The Covid-19 crisis is intensifying all of these failings in higher education. Indeed, with the move to blended learning, new issues relating to excessive workloads, working from home and the gender disparity this entails have arisen. Whereas UCU was demanding that all the fine words coming from UCEA needed to be backed with enforceable commitments to change,employers are using Covid-19 to drive these failings further into the sector. Marketisation is not being abandoned as a result of Covid-19 rather it is leading to its intensification with inequality, job cuts, pay cuts and bankruptcy across HE.

The Fund the Future campaign can become our political defence of the sector but it will be all the more powerful if we have a UK-wide strategy to address jobs, pay and inequalities to back it up.

Currently, UCU is leaving branches to resist these changes on a branch-by-branch level. But we know that won’t work. No matter what local deals emerge which minimise the cuts in a specific case, these will become the maximum any other branch can aspire to. We will quickly be in a race to the bottom with members paying the price for a lack of a UK-wide strategy of resistance.  We need a UK wide #FourFights dispute more than ever.
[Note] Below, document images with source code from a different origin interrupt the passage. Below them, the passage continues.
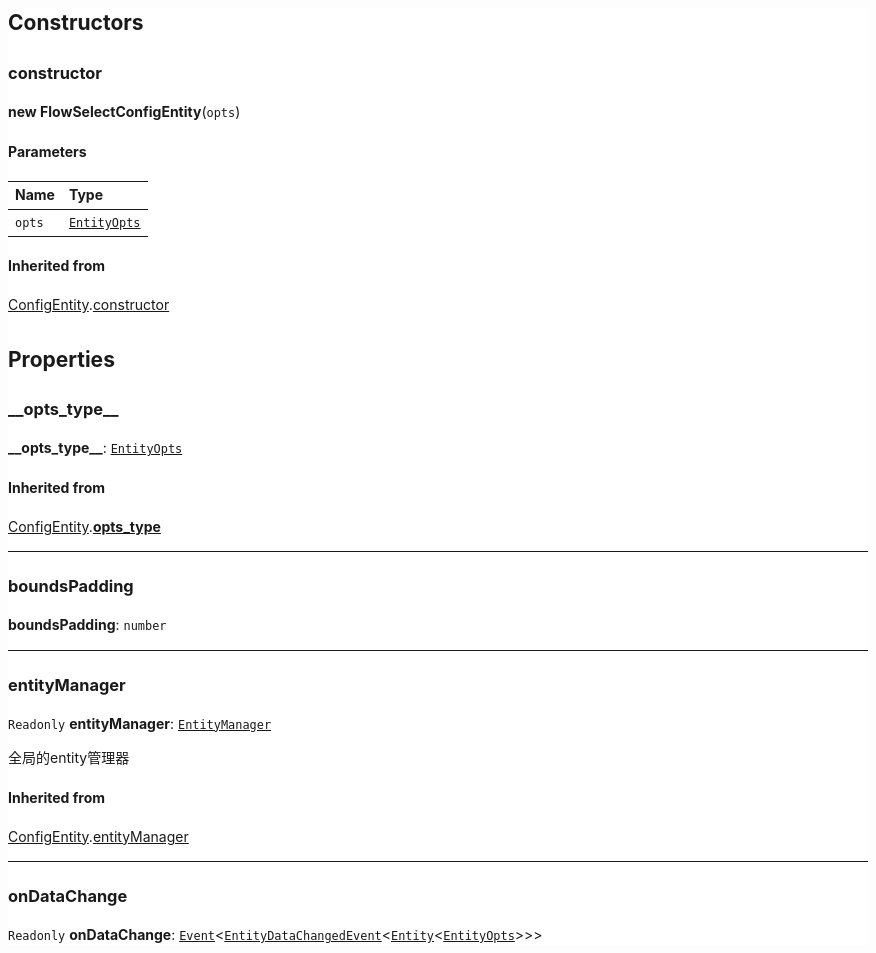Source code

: ## Constructors

### constructor

**new FlowSelectConfigEntity**(`opts`)

#### Parameters

| Name | Type |
| :------ | :------ |
| `opts` | [`EntityOpts`](/en/auto-docs/editor/interfaces/EntityOpts.md) |

#### Inherited from

[ConfigEntity](/en/auto-docs/editor/classes/ConfigEntity.md).[constructor](/en/auto-docs/editor/classes/ConfigEntity.md#constructor)

## Properties

### \_\_opts\_type\_\_

**\_\_opts\_type\_\_**: [`EntityOpts`](/en/auto-docs/editor/interfaces/EntityOpts.md)

#### Inherited from

[ConfigEntity](/en/auto-docs/editor/classes/ConfigEntity.md).[**opts\_type**](/en/auto-docs/editor/classes/ConfigEntity.md#__opts_type__)

***

### boundsPadding

**boundsPadding**: `number`

***

### entityManager

`Readonly` **entityManager**: [`EntityManager`](/en/auto-docs/editor/classes/EntityManager.md)

全局的entity管理器

#### Inherited from

[ConfigEntity](/en/auto-docs/editor/classes/ConfigEntity.md).[entityManager](/en/auto-docs/editor/classes/ConfigEntity.md#entitymanager)

***

### onDataChange

`Readonly` **onDataChange**: [`Event`](/en/auto-docs/editor/interfaces/Event-1.md)<[`EntityDataChangedEvent`](/en/auto-docs/editor/interfaces/EntityDataChangedEvent.md)<[`Entity`](/en/auto-docs/editor/classes/Entity-1.md)<[`EntityOpts`](/en/auto-docs/editor/interfaces/EntityOpts.md)>>>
A successful rejection of the offer will not, of course, lead to an immediate return to industrial action. But it would be a clear marker to employers that UCU is serious about defending members and higher education. It would also boost the confidence to fight in those branches facing immediate cuts if the members know the union has their backs. Finally, it would also start to turn around the defeatism in much of the leadership of UCU that thinks all we can do is manage and ameliorate the decline of the sector. We need to reject this offer and begin the mobilisation of the union for the defence of higher education.